Whose Music Will You Run To For Shelter?


Goddamn, I woke up in a bad mood this morning. But then I remembered Public Enemy.



Sure, this is recent PE, acknowledged universally as not as good as classic PE. But hell, it's a banger, and has the triumphant horn sections that the Bomb Squad are famous for. Rumour has it that PE's production went downhill with the advent of tighter copywrite protection of samples, when the legal industry started taking note of what rappers were up to. Rich white dudes suing poor black dudes, attempting to take away what was a fierce form of personal expression, the Black CNN, which happened to call out those rich white dudes? Yeah, let's stop pretending that was all about protecting the rights of the original artists, shall we? Kinda reminds me of what happened in Iraq, where the first laws enacted under the new Mission Accomplished American Regime were copywrite laws. Not laws determining how the new government would run, not laws defining how elections would run, not laws to ensure the population would be fed and hydrated and housed, but laws protecting the Iraqi people from the scourge of pirated copies of the Lion King.

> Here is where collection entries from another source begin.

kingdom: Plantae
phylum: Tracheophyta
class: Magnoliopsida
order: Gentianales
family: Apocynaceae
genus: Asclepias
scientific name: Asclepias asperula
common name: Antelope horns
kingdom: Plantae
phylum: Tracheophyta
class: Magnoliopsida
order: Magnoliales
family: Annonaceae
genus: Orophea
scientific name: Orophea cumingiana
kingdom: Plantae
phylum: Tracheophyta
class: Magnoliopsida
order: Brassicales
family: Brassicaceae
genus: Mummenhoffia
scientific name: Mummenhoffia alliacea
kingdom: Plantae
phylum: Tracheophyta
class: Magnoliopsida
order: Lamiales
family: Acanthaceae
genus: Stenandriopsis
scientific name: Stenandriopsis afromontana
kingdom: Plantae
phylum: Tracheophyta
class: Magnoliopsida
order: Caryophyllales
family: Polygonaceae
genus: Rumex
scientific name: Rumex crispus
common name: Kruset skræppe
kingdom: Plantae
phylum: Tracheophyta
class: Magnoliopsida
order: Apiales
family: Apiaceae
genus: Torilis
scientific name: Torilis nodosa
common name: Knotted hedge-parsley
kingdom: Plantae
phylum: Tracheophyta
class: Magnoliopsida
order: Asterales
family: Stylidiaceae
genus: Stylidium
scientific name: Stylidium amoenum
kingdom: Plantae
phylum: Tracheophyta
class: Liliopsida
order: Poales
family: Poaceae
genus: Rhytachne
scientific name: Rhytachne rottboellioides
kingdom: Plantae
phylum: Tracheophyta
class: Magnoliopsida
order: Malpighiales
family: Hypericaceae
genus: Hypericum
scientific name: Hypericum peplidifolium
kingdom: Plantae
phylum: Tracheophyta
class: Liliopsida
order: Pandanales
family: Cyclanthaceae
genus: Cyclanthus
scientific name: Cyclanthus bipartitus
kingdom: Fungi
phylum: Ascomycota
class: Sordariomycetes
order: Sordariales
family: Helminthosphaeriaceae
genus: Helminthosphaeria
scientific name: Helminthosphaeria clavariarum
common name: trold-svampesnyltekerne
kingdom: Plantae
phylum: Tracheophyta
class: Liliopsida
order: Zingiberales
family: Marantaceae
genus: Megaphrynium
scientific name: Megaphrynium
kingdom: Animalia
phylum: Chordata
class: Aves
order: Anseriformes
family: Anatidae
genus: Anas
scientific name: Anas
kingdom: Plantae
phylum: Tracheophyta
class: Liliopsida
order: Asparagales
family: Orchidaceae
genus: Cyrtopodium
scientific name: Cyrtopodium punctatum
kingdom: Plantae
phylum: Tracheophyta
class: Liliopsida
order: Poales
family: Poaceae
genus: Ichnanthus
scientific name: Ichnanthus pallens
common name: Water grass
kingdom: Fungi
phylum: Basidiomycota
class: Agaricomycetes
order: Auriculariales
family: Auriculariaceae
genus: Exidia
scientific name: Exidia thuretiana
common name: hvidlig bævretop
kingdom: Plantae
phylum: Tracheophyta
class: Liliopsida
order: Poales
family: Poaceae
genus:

I was already pretty politically aware by the time I discovered PE, and it was initially the politics and aggression that drew me to them - it was like punk rock with beats, big fat cacophonies of noise, blasting through with righteous lyrics that I could shout at teachers when they were, like, trying to oppress me, man.



But as I got more and more into them, it was the production that kept me there. Those layers of sound, those James Brown breaks. In the "Welcome To The Terrordome" movie there's a sweet bit where the band are all sitting in the back of a van. It's real early on in the PE timeline, and they're all real skinny and wearing all black. Someone puts on a James Brown track and they all just start really getting into it, nodding their heads and generally feeling it. It's a killer moment, and it makes you just a little more aware of their musicianship, how they are songwriters first and political orators second.



There's so much PE on YouTube that it's difficult to find individual songs - for example, I've been looking for the above clip from that movie for months now, without success. I was looking for an example of how the band eventually overcame the sampling problem, and eventually I remembered this clip. I guess by this stage PE were rich enough and famous enough to simply call the guy who made the original, and see if he wanted to play on their new version.



Plus, it's a nice mellow track to end on.